Day Kimball partners with emergency providers on helicopter transports

By Denise Coffey - Staff Writer
Woodstock - posted Tue., Mar. 8, 2011
The interior of the Life Star helicopter. Photos by D. Coffey
The interior of the Life Star helicopter. Photos by D. Coffey

Ralph Miro, nursing director and EMS coordinator at Day Kimball Hospital, spoke to more than 100 EMS personnel about the hospital's new protocol for arranging emergency helicopter transport. Volunteer rescue personnel from all over the quiet corner, including East Killingly, Putnam, Pomfret, West Thompson, and Woodstock, listened as Miro, Steve Wexler, M.D. and two representatives from Life Star (Hartford Hospital) and Life Flight (UMass) spoke about when to call for emergency transport, how to call for it, and the procedures to follow once the call was made.

Miro acknowledged that EMS personnel are often the first line of defense in the care of critically ill patients. We rely on EMS to recognize when critical care is needed, he said.

Miro reviewed the factors involved in making an assessment of a patient. He passed out protocol sheets with symptoms calling for special attention such as severe burns, gunshot wounds to head and neck areas, respiratory distress and possible spinal cord injuries. EMTs must make decisions about care without the luxury of hospital equipment and staff, but he urged them to make the strongest assessment they could. “Take a look at the whole patient,” he said. “If you're not sure about calling in a helicopter, call,” he said.

Helicopters from Life Star and Life Flight are staffed with rigorously trained helicopter pilots and flight nurses who are also trained to perform several advanced procedures. Fifty on-board medications allow the crew to treat a wide variety of critically ill patients. The helicopters are essentially intensive care units. And they can land anywhere there is a 75 foot by 85 foot patch of safe ground that is clear of obstructions and close to the patient. The audience was briefed on the procedures for identifying landing zones, including how to mark the corners (and light them if calling a helicopter at night), how to approach the aircraft, and how often and when to communicate with their crews.

The feasibility of flights is based on three factors determined by the FAA. Under certain circumstances helicopters will not be sent out if weather conditions are determined to be unsafe. Ceiling cloud cover, visibility and high winds can delay and rule out entirely med flights, if it's determined to be unsafe flying conditions.

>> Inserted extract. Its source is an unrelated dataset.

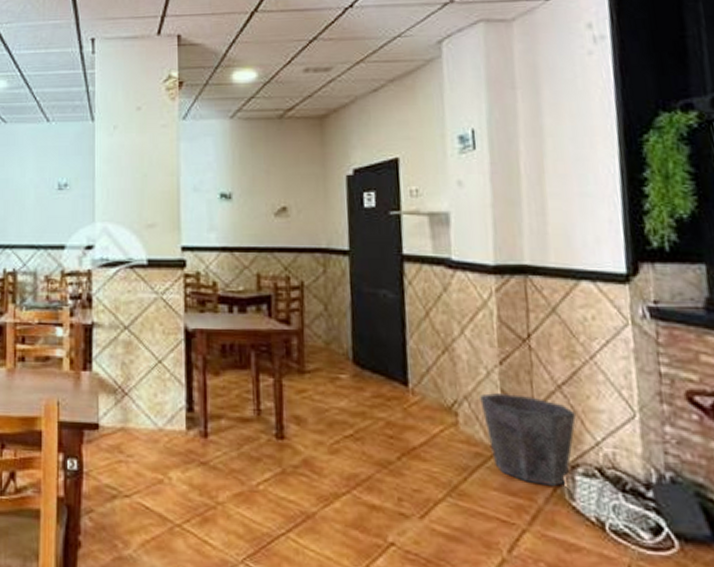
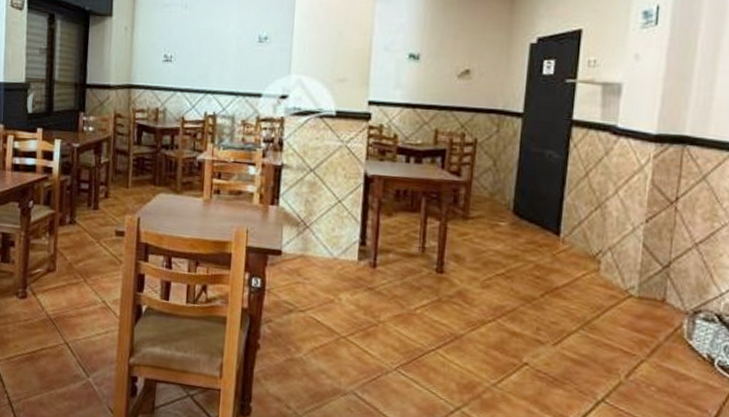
waste bin: present [480,393,576,486] -> none [622,246,706,327]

 Lt. of Special Operations for the Bungay Fire Brigade Charlie Jackman was pleased with the new protocols for calling in helicopters in emergencies. “The calls used to go through Day Kimball Hospital,” he said. “Now it's easier. It's up to the EMT, not the hospital. We're better off.”

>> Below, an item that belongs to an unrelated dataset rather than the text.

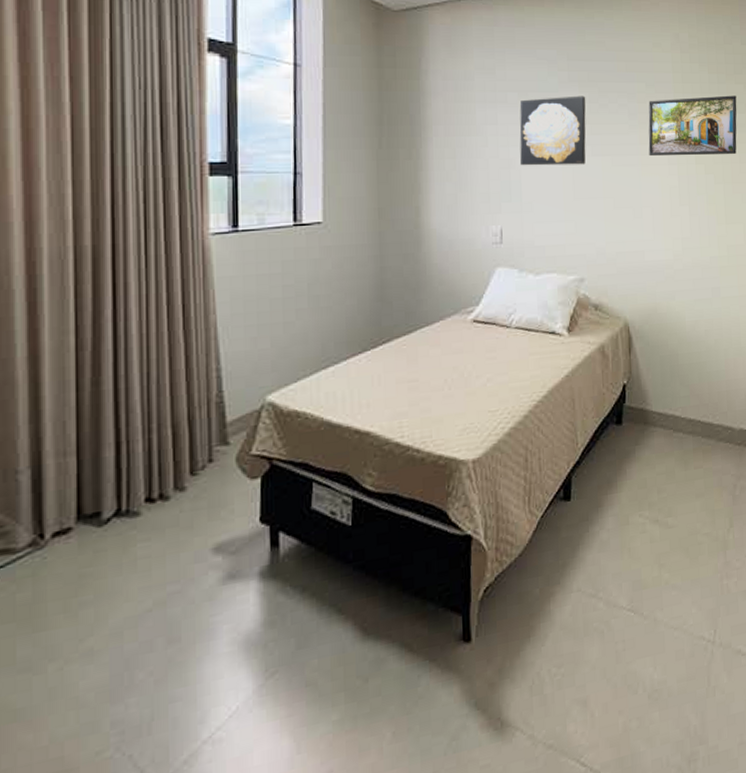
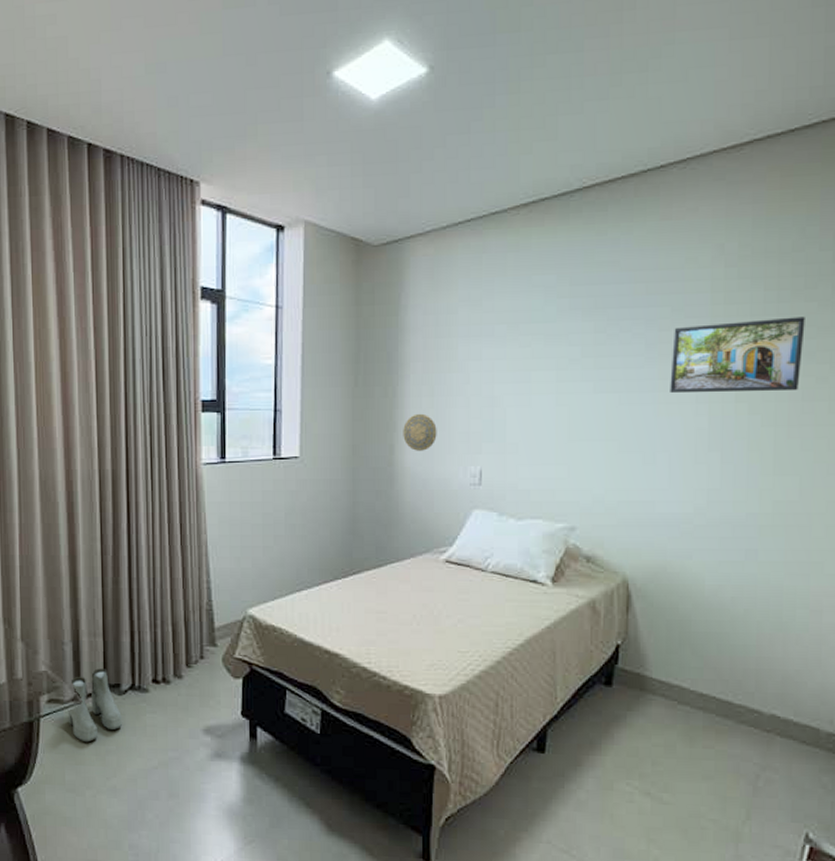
boots: none [22,496,102,600] -> present [67,668,122,743]
decorative plate: none [428,175,460,212] -> present [403,413,437,451]
wall art: present [519,95,586,166] -> none [506,325,591,404]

Miro acknowledged that there were going to be times when a helicopter was called when it wasn't necessary. “If you're not sure about calling, call,” he said again. “If its an overcall or an undercall, we'll talk about it in a collegial way.”

A helicopter was flown in for the seminar. After the presentations were over, audience members were invited to take a closer look at the cockpit and bay.